■ **How to complete this task**
Which lines run from the line with "Fig. 9 Speed" to the end of the entries? Write out exactly those, leaving out the pictures.

■ **Available data**
- Opening Delimiter -

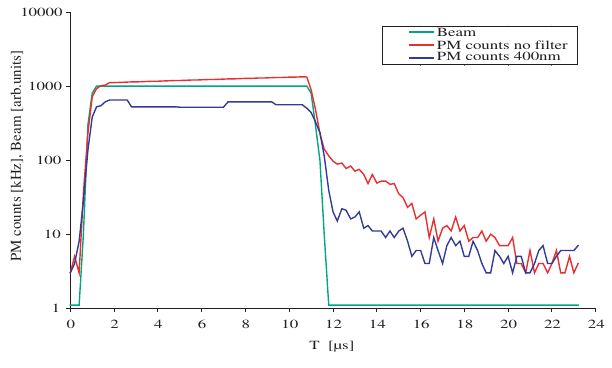
FIG. 14. (Color) Afterglow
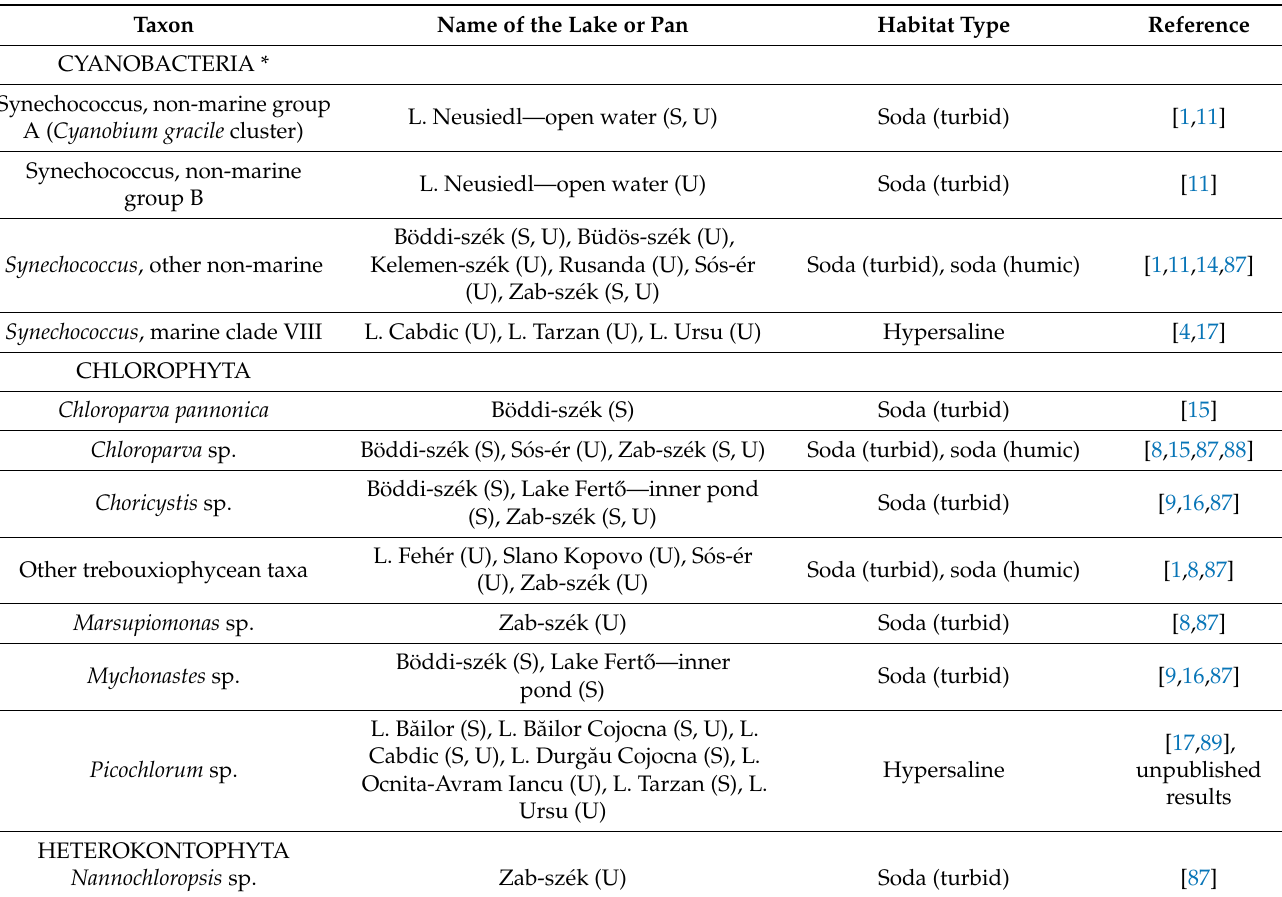
Table 3. List of APP taxa detected in the soda and saline lakes of the Carpathian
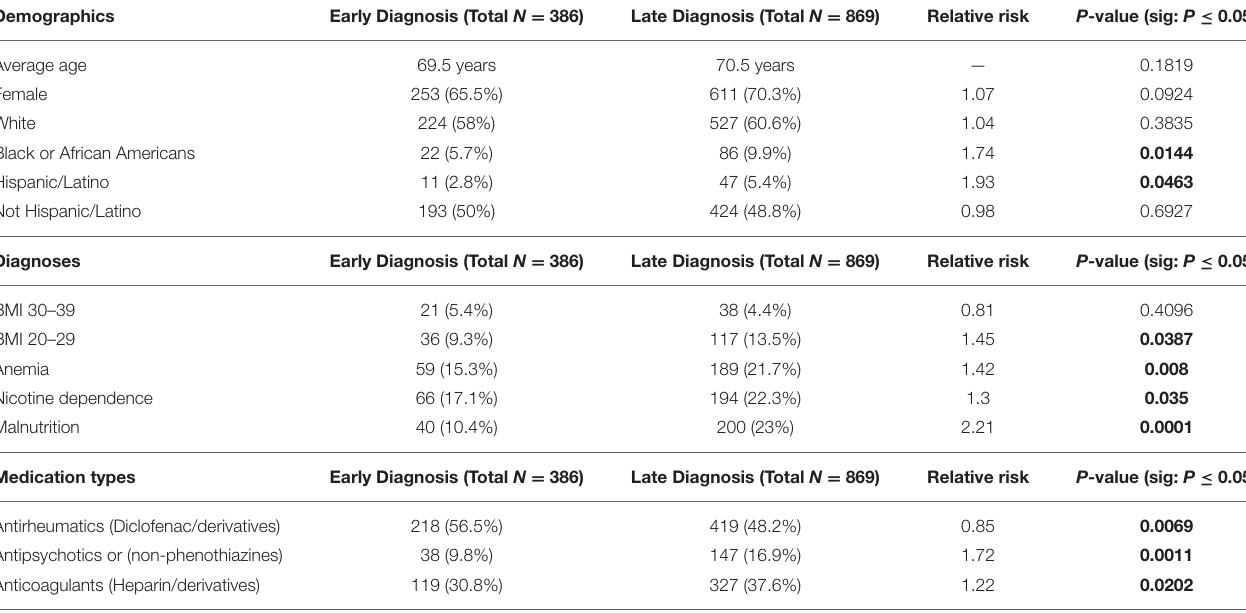
TABLE 1 | Early and late diagnosis of oral cancer by patient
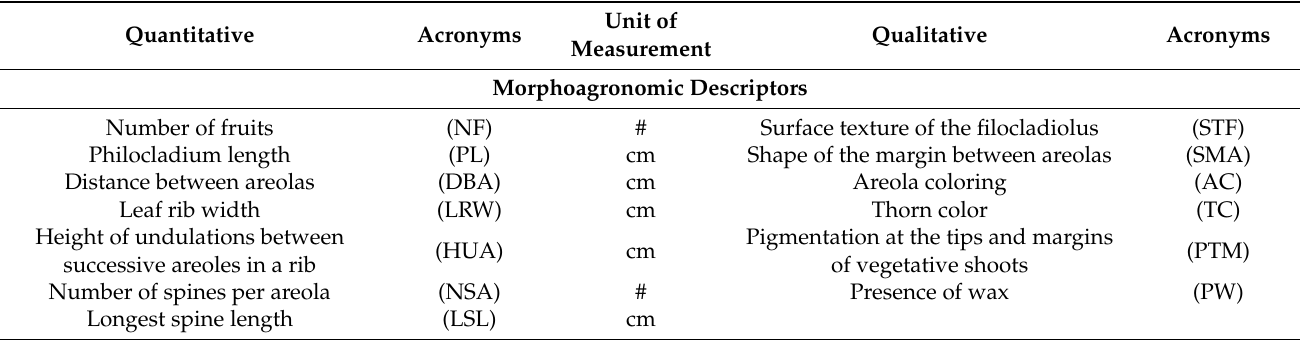
Table 4. Morphoagronomic descriptors used for the characterization of yellow pitahaya materials and morphoagronomic and physicochemical descriptors of the fruits of the yellow pitahaya materials.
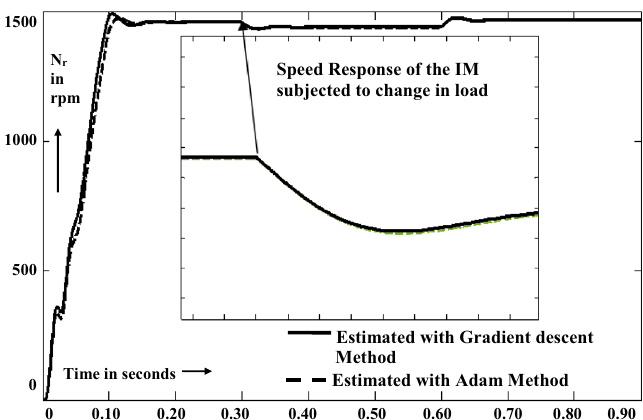
Fig. 9 Speed Response of IFOC VSI-IM drive with a sudden change in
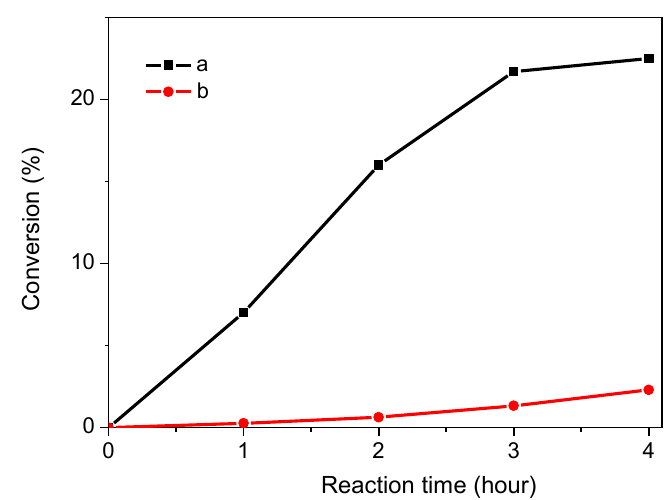
Figure 10. Reaction progress for the catalytic oxidation of (a) benzyl alcohol and (b) benzaldehyde at 100 °C of reaction temperature. The concentration of benzyl alcohol and benzaldehyde is 5 M in toluene. First, 5 mM of complex 4 was applied to the reactions. The conversion was measured by HPLC for the transformation of benzyl alcohol into benzaldehyde and for benzaldehyde into benzoic acid.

- Closing Delimiter -

■ **Your solution**
Fig. 9 Speed Response of IFOC VSI-IM drive with a sudden change in
Figure 10. Reaction progress for the catalytic oxidation of (a) benzyl alcohol and (b) benzaldehyde at 100 °C of reaction temperature. The concentration of benzyl alcohol and benzaldehyde is 5 M in toluene. First, 5 mM of complex 4 was applied to the reactions. The conversion was measured by HPLC for the transformation of benzyl alcohol into benzaldehyde and for benzaldehyde into benzoic acid.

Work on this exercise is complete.